Could you reproduce, word for word, the passage of the Greek potato salad recipe below starting with "How to cook" and going on through "a large bowl."?

======== Extract provided

Ingredients for - Greek Potato Salad

1. 10 medium Yukon Gold potatoes, peeled and cubed -
2. 1/2 teaspoon salt -
3. 1 cup chopped red onion -
4. 3/4 cup pitted Greek olives, chopped -
5. 1/2 cup crumbled feta cheese -
6. 1/4 cup chopped fresh parsley -
7. 2 tablespoons snipped fresh dill -
8. Dressing: -
9. 1/4 cup red wine vinegar -
10. 1 tablespoon Dijon mustard -
11. 2 garlic cloves, minced -
12. 1 teaspoon dried oregano -
13. 3/4 teaspoon salt -
14. 1/4 teaspoon pepper -
15. 1/2 cup olive oil -

How to cook deliciously - Greek Potato Salad

1. Stage

Place the peeled and cubed potatoes in a Dutch oven and add water until they're fully submerged. Add the salt, and bring the water to a boil. Reduce the heat and cook, uncovered, for 10 to 15 minutes or until the potatoes are fork-tender. Drain the water and transfer the potatoes to a large bowl.

================
======== Data for analysis

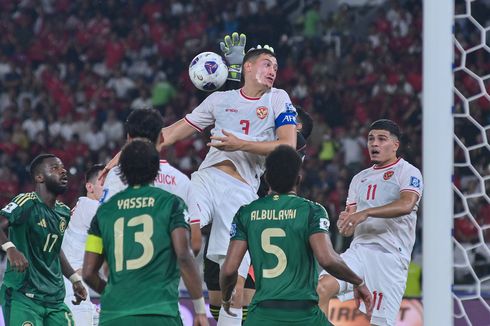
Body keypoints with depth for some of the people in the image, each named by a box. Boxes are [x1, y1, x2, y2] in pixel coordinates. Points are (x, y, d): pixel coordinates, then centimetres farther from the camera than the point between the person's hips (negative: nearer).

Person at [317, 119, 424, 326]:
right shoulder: (360, 178, 20)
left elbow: (407, 204, -21)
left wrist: (366, 213, -29)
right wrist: (345, 222, -6)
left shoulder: (408, 172, 0)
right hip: (360, 250, 5)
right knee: (323, 287, -20)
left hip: (391, 256, -5)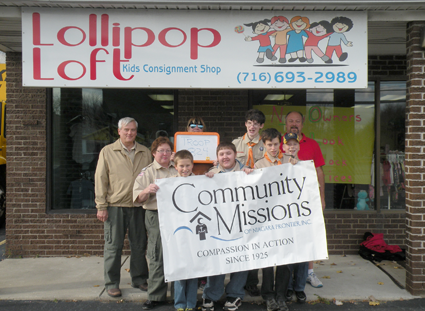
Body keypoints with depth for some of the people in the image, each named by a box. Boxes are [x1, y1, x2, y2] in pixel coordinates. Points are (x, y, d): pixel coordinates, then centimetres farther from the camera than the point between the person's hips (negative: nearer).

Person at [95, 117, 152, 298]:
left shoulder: (145, 153, 10)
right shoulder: (107, 152, 3)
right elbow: (100, 179, 1)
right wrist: (101, 206, -5)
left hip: (138, 206, 3)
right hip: (115, 206, -2)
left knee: (139, 245, 10)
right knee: (113, 245, 4)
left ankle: (139, 279, 25)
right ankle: (112, 283, 16)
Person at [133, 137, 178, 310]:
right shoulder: (146, 172, 6)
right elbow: (137, 198, -2)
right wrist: (146, 191, -22)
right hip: (156, 217, -3)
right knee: (157, 257, -2)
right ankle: (156, 296, 8)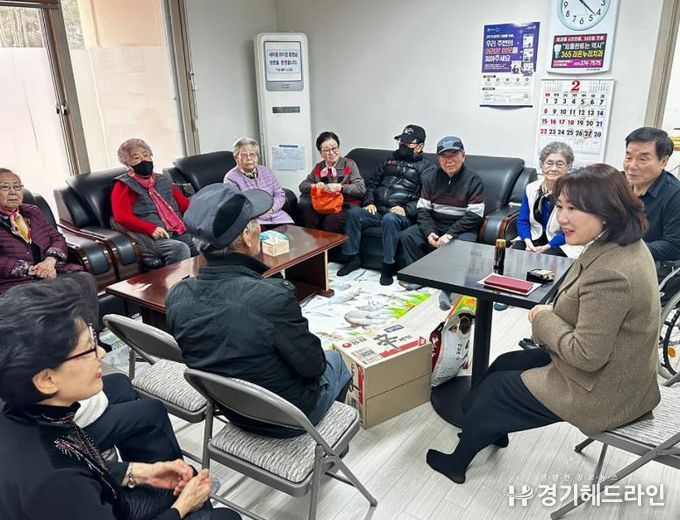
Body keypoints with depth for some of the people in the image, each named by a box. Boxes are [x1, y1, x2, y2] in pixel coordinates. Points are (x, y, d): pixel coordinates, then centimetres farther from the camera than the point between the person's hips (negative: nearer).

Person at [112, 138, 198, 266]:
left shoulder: (163, 180, 28)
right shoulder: (124, 185, 11)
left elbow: (184, 203, 20)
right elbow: (122, 216, -4)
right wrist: (151, 229, -18)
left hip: (178, 232, 5)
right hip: (149, 236, -5)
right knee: (180, 249, -34)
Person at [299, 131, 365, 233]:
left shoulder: (349, 164, 3)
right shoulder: (318, 167, 17)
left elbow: (361, 188, -8)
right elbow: (302, 186, 14)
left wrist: (339, 187, -20)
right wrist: (314, 186, -8)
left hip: (346, 205, -4)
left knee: (331, 220, -34)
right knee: (308, 214, -27)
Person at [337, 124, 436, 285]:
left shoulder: (426, 166, 7)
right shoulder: (390, 160, 25)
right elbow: (372, 183, 24)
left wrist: (406, 209, -19)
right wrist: (369, 202, 6)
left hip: (402, 215, -5)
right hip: (377, 211, 5)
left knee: (389, 219, -38)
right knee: (353, 213, -21)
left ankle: (388, 266, -26)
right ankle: (353, 258, -12)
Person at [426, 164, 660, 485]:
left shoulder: (610, 273, -34)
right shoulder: (625, 244, -2)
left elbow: (587, 355, -30)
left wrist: (544, 319, -15)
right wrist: (552, 315, -4)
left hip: (601, 390, -9)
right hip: (616, 369, 9)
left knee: (494, 388, 6)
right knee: (504, 364, 20)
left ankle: (457, 463, 32)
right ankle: (493, 430, 45)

================

Result –
How to cook deliciously - Greek Potato Salad

1. Stage

Place the peeled and cubed potatoes in a Dutch oven and add water until they're fully submerged. Add the salt, and bring the water to a boil. Reduce the heat and cook, uncovered, for 10 to 15 minutes or until the potatoes are fork-tender. Drain the water and transfer the potatoes to a large bowl.